Par Julien
Chapelet du derviche (ou « Masbath el-Darwich ») et tiramisu, sur une rivière de Prosecco. Table sauvage et méditerranéenne, en somme. Légumes bigarrés, et vin pétillant de Vénétie. Agneau quasi pascal. Spiritualité déviante, hétérodoxie goûtée. Le tout, s’il vous plaît, servi après une longue promenade en front de mer, à flâner autour de Raouché (non, vous ne rêvez pas, Raouché tire son nom du mot français « rocher »), sous un soleil franc, adouci par le vent. La boucle d’une semaine bien laborieuse est bouclée. Sublime et sublimée.
Pour le reste, le monde entier reprend ses droits. Le quotidien est ce qu’il est : l’horizon le plus commun. Pas forcément indépassable, mais les faits, quand ils sont là, sont là. Je dis ça parce que, au-delà du chantier devenu qu’est notre appartement (nous entrons dans notre troisième semaine de travaux, et je me demande si nous n’allons pas finir par adopter les deux ouvriers syriens qui travaillent à la maison), notre seule cuisine nous rappelle que la vie est encline à osciller entre droits (supposés) et devoirs (hypothétiques).
Nous avons accumulé, au cours des dernières semaines, de quoi remplir un bac entier de récupération de verre. Sous la forme d’un inventaire, ça donne l’équation suivante : 27 bouteilles de 33 cl (bière Almaza, blonde ou ambrée : grosso modo, l’alter ego de la Mythos des Grecs, légère et peu sucrée, à servir impérativement fraîche sous un parasol), trois bouteilles de vin plus une bouteille de Prosecco, une bouteille de vinaigre, et trois verres cassés. Mais là où le bât blesse, c’est que pour recycler les déchets, vous pouvez toujours courir !
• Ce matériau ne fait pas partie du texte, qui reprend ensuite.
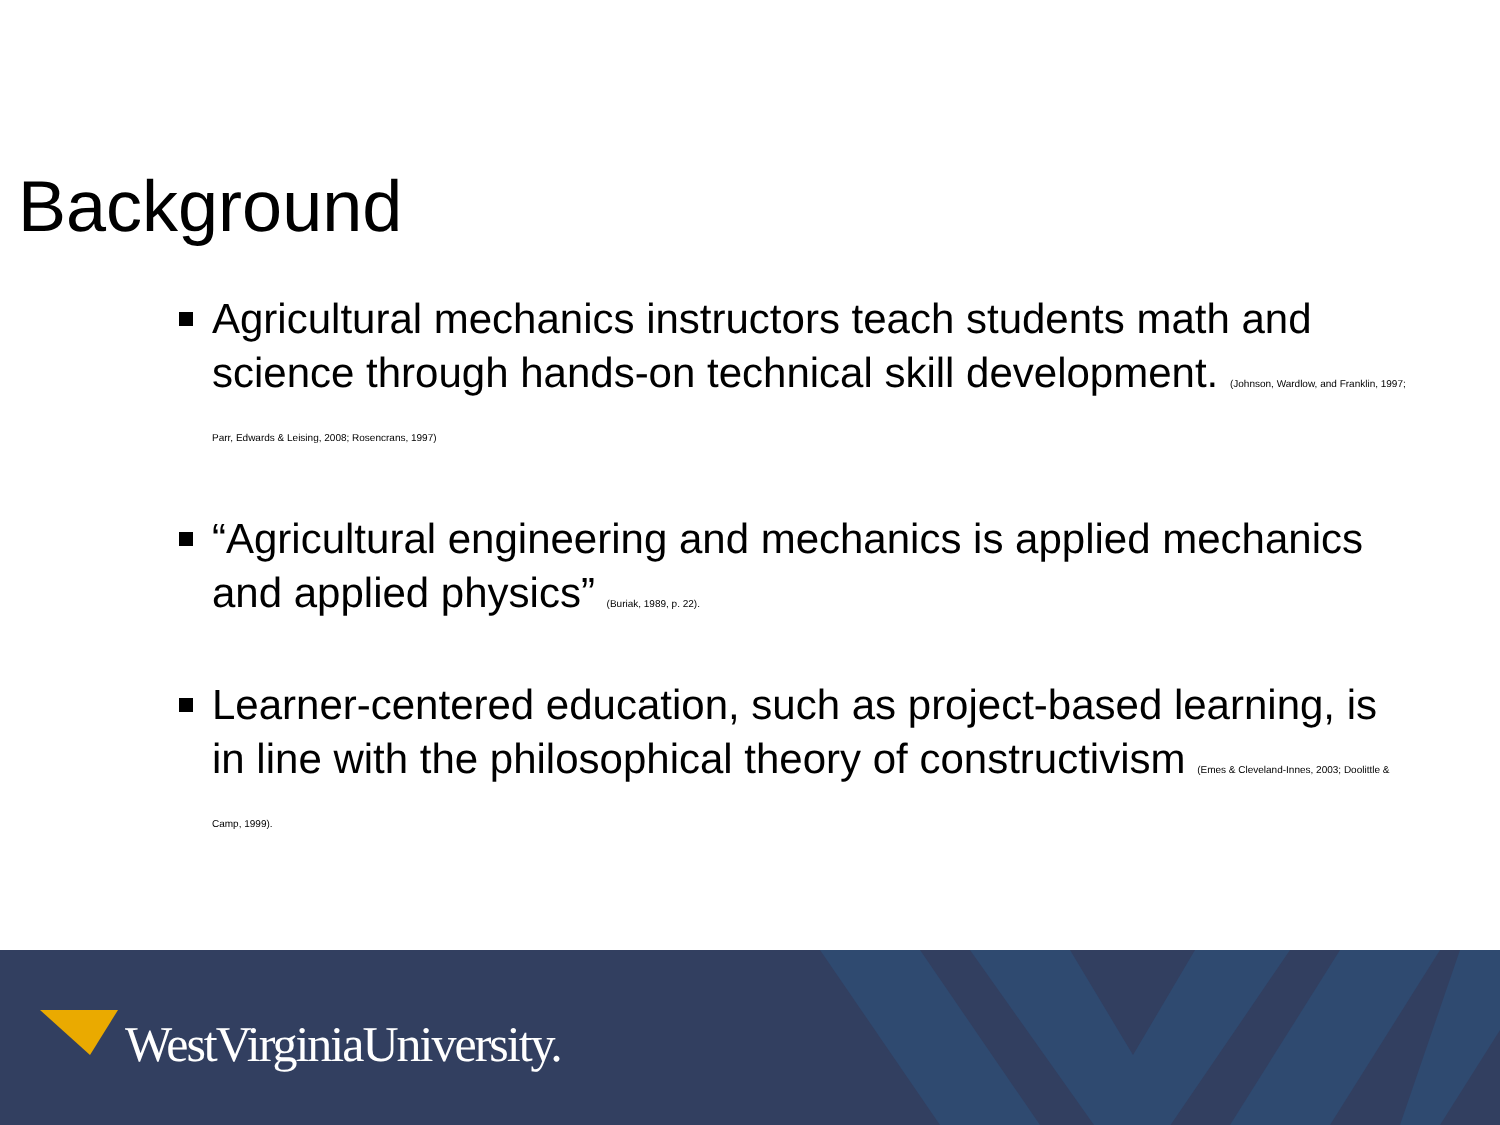Background
Agricultural mechanics instructors teach students math and science through hands-on technical skill development. (Johnson, Wardlow, and Franklin, 1997; Parr, Edwards & Leising, 2008; Rosencrans, 1997)
“Agricultural engineering and mechanics is applied mechanics and applied physics” (Buriak, 1989, p. 22).
Learner-centered education, such as project-based learning, is in line with the philosophical theory of constructivism (Emes & Cleveland-Innes, 2003; Doolittle & Camp, 1999).
WestVirginiaUniversity.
Les ordures ne connaissent ni hiérarchie ni raison. La récupération existe, mais le recyclage n’est pas vraiment envisagé. C’est comme le traitement des eaux usées : c’est un vœu pieux. Il y a d’autres priorités (en un certain sens, c’est vrai). Gare au baigneur qui s’imagine jouir des délices d’une plage perdue… Le Liban a pour l’heure d’autres soucis que de nettoyer ce que ses activités peuvent engendrer (« les externalités négatives » du jargon des économistes, c’est typiquement ça). La priorité : repenser l’intervention de l’Etat, certes, puisque ce dernier n’en finit pas d’être bloqué de partout, mais surtout traverser les élections législatives du 7 juin sans heurts (pour faire simple, deux camps s’affrontent : le « 8 mars », contre le « 14 mars »).
Cette situation implique la maxime courante que suit : « au diable le lendemain », ou plus commune, « après moi le déluge ». Quand on ne sait pas ce qui peut se passer demain, on ne s’enquiquine pas à faire le tri entre le plastique des pots de Laban (yaourt nature local) et le carton des couches-culottes. On dépose tout en bas, dans la rue, une société privée ramasse ça deux fois par jour, et on n’en parle plus.
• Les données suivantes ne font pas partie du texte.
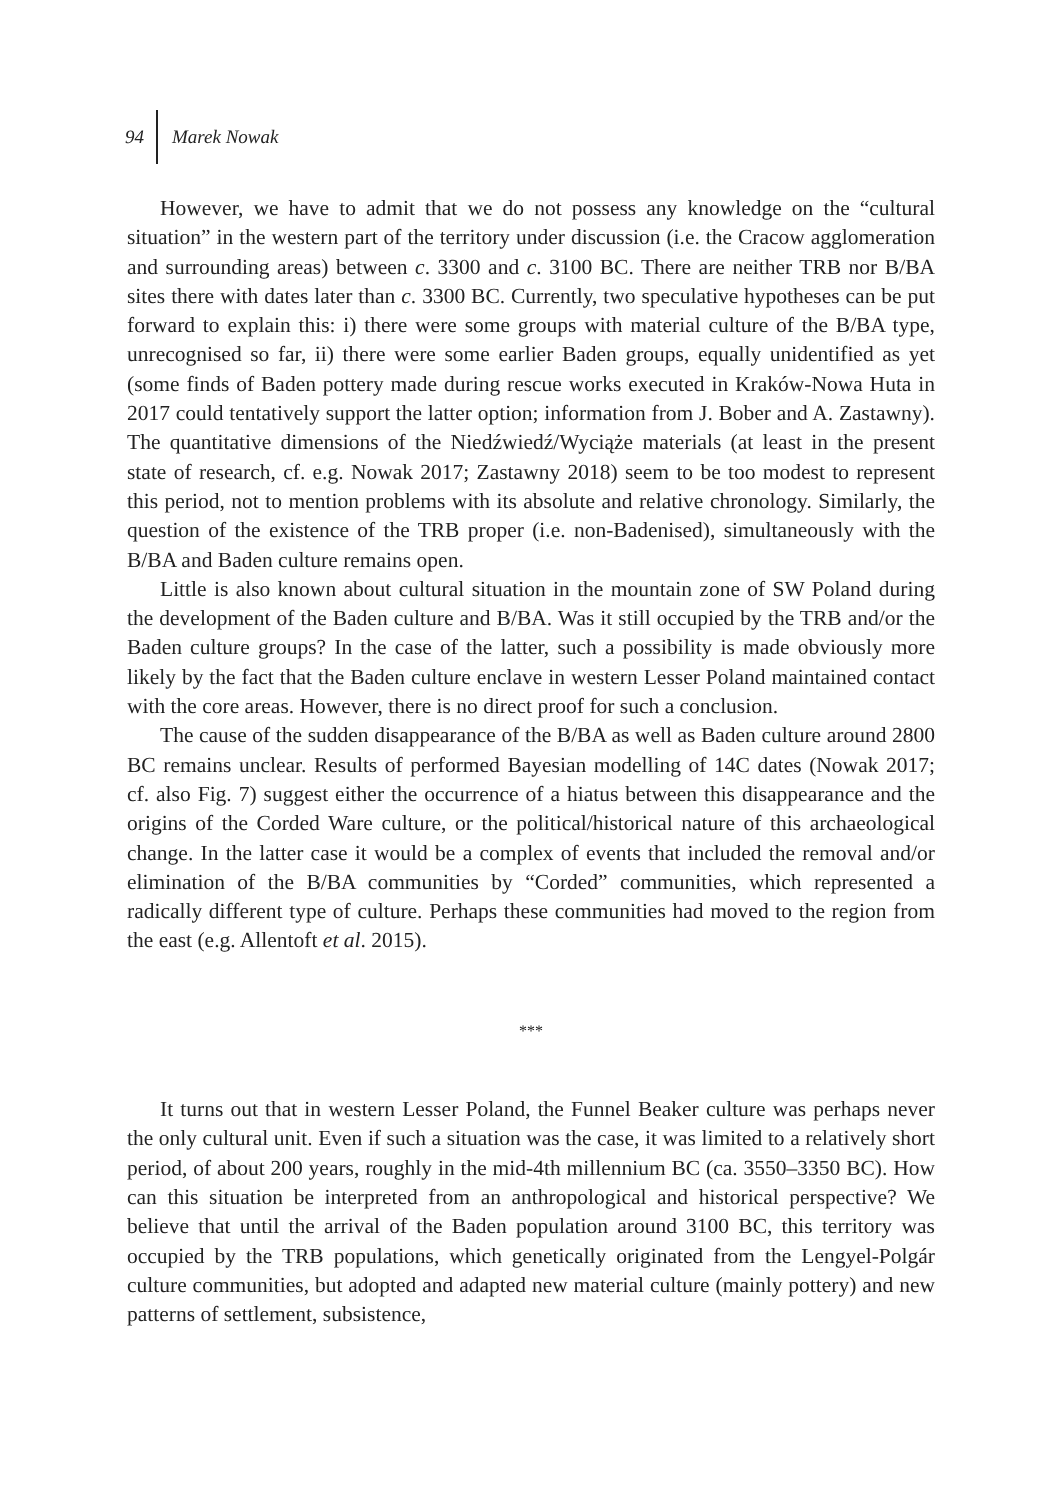94 Marek Nowak
However, we have to admit that we do not possess any knowledge on the “cultural situation” in the western part of the territory under discussion (i.e. the Cracow agglomeration and surrounding areas) between c. 3300 and c. 3100 BC. There are neither TRB nor B/BA sites there with dates later than c. 3300 BC. Currently, two speculative hypotheses can be put forward to explain this: i) there were some groups with material culture of the B/BA type, unrecognised so far, ii) there were some earlier Baden groups, equally unidentified as yet (some finds of Baden pottery made during rescue works executed in Kraków-Nowa Huta in 2017 could tentatively support the latter option; information from J. Bober and A. Zastawny). The quantitative dimensions of the Niedźwiedź/Wyciąże materials (at least in the present state of research, cf. e.g. Nowak 2017; Zastawny 2018) seem to be too modest to represent this period, not to mention problems with its absolute and relative chronology. Similarly, the question of the existence of the TRB proper (i.e. non-Badenised), simultaneously with the B/BA and Baden culture remains open.
Little is also known about cultural situation in the mountain zone of SW Poland during the development of the Baden culture and B/BA. Was it still occupied by the TRB and/or the Baden culture groups? In the case of the latter, such a possibility is made obviously more likely by the fact that the Baden culture enclave in western Lesser Poland maintained contact with the core areas. However, there is no direct proof for such a conclusion.
The cause of the sudden disappearance of the B/BA as well as Baden culture around 2800 BC remains unclear. Results of performed Bayesian modelling of 14C dates (Nowak 2017; cf. also Fig. 7) suggest either the occurrence of a hiatus between this disappearance and the origins of the Corded Ware culture, or the political/historical nature of this archaeological change. In the latter case it would be a complex of events that included the removal and/or elimination of the B/BA communities by “Corded” communities, which represented a radically different type of culture. Perhaps these communities had moved to the region from the east (e.g. Allentoft et al. 2015).
***
It turns out that in western Lesser Poland, the Funnel Beaker culture was perhaps never the only cultural unit. Even if such a situation was the case, it was limited to a relatively short period, of about 200 years, roughly in the mid-4th millennium BC (ca. 3550–3350 BC). How can this situation be interpreted from an anthropological and historical perspective? We believe that until the arrival of the Baden population around 3100 BC, this territory was occupied by the TRB populations, which genetically originated from the Lengyel-Polgár culture communities, but adopted and adapted new material culture (mainly pottery) and new patterns of settlement, subsistence,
Tout ça pour dire que notre plan de travail, dans la cuisine, ne ressemble plus à grand-chose. Pourtant, il y a depuis peu, dans quelques points précis de Beyrouth, des récupérateurs qui ont été installés pour le verre et le carton. Les mauvaises langues, c’est vrai, disent que ça ne sert à rien, puisqu’au bout de la chaîne, ces déchets rejoignent les détritus du cycle le plus classique qui soit (poubelle domestique – benne à ordures - décharge à l’air libre). La querelle des Anciens et des Modernes n’en finira jamais ! Exemple. Retournons à Raouché, lieu de toute beauté. Au pied des falaises, des parterres de sacs plastiques. Au creux des grottes, des flopées de sacs poubelles.
Ajoutez à cette histoire le fait que nous roulons notre bosse sans bagnole… Au moins, les poubelles, on peut les descendre quand on veut. Avec la chaleur, de toute façon, pas le choix. Mais pour le verre, on a l’air fin, avec notre mauvaise conscience. Quelle idée de s’imaginer que notre bouteille de Château Ksara 2004 va terminer sur les plages de Byblos. Franchement ! Bon, alors tant pis. Il faut être, un minimum, conséquent, quand même toute cette histoire revêt, au fond, toutes les apparences d’une lubie, puisque nos bouteilles finiront… à la mer.